Seigneur ! Elle est partie, la reine sublimée
Sans me dire un mot, de façon hâtive.
La verrai-je bientôt, celle que j’ai aimée,
Qui vit en moi-même, en braise très vive ?
Ah ! Quelle infortune ! Le désir me brûle ;
Mon rêve s’estompe, me sevrant de plaisir.
Quel malheur, quand le temps refuse le recul,
Déroule en course effrénée l’avenir.
Votre prince bloque les voies du paradis
Terrestre afin de préserver la race,
Détruit les rêves de bonnes gens hardies,
En mal vie au terroir, en quête de négoce.
Son bastion défendu est inviolable,
Gardé sur tous les fronts, hautement baraqués,
Qui ferment les issues si impénétrables
Et ne craignent nullement d’être attaqués.
De péril ? Oh que si, la voie infernale,
Jalonnée de danger par canoë sur mer,
Guettée par la houle, ses fortes rafales.
C’est le trépas au fond, fortuit cimetière.
Veux-tu que je tente l’horrible diable,
Au risque de déchoir dans la déchéance,
Défie l’esprit marin, phobie lamentable
Des légions romaines, noyées sans résonance ?

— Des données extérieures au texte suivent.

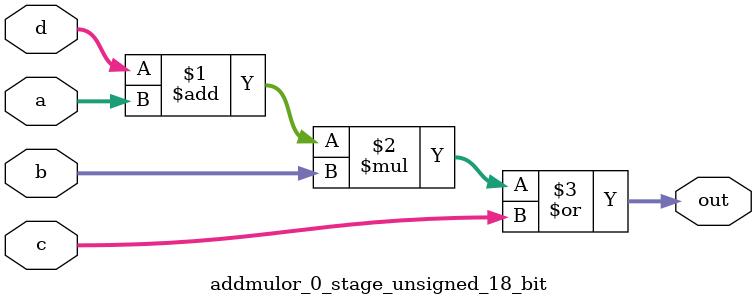
<source format=sv>
(* use_dsp = "yes" *) module addmulor_0_stage_unsigned_18_bit(
	input  [17:0] a,
	input  [17:0] b,
	input  [17:0] c,
	input  [17:0] d,
	output [17:0] out
	);

	assign out = ((d + a) * b) | c;
endmodule

</source>
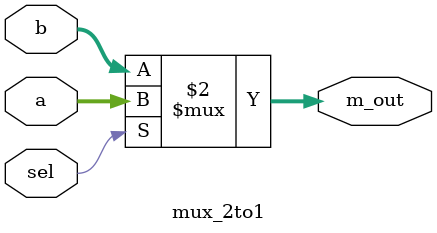
<source format=sv>

module mux_2to1#(
parameter width= 32)
(
    input  logic [width-1:0] a,
    input  logic [width-1:0] b,
    input  logic             sel,
    output logic [width-1:0] m_out
);

    // Combinational logic for 2-to-1 MUX
    always_comb begin
         m_out = (sel) ? a : b;
    end

endmodule


</source>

Veux-tu que je tente l’épreuve mortelle,
Trépasse dans un bain de sang qui se dilue,
Serve de pitance au requin cruel
Et sombre dans l’oubli, point de chronique lue,
Toi que mon sort peinait et rongeait de douleur
En faisant mon jeune assez suicidaire,
Eprouvant les affres de l’atroce langueur,
En souffrant l’affection morbide pour plaire
Aux quidams enfermés dans leurs grands cabinets,
Imbus de leur savoir qui perce le monde,
Par une lucarne réprouvée et damnée,
Qu’ils testent froidement par de vaines sondes ?
Tu m’attendras en vain, troublée par l’énigme,
Cloîtrée dans l’antre de l’affreux silence,
Et de consolation, tu liras mes rimes
Pour curer tant soit peu tes froides angoisses.
Tu attendras en vain la blanche colombe
Et un jour planera sur ton toit le corbeau
Au plumage de deuil, parti de ma tombe,
Qui te dira la mort de ton aimé dans l’eau.
Alors et seulement, la franche vérité
Produira son effet sismique dans ton moi,
Tu sauras de combien tu auras raté
En jours merveilleux et en joies avec ton roi.
Tu prendras la moisson des fleurs de ton jardin,
Tu iras de pas vif et les mains tremblantes
Les jeter sur les flots amers et hyalins,
Très vite corrompues par les sels d’amiante.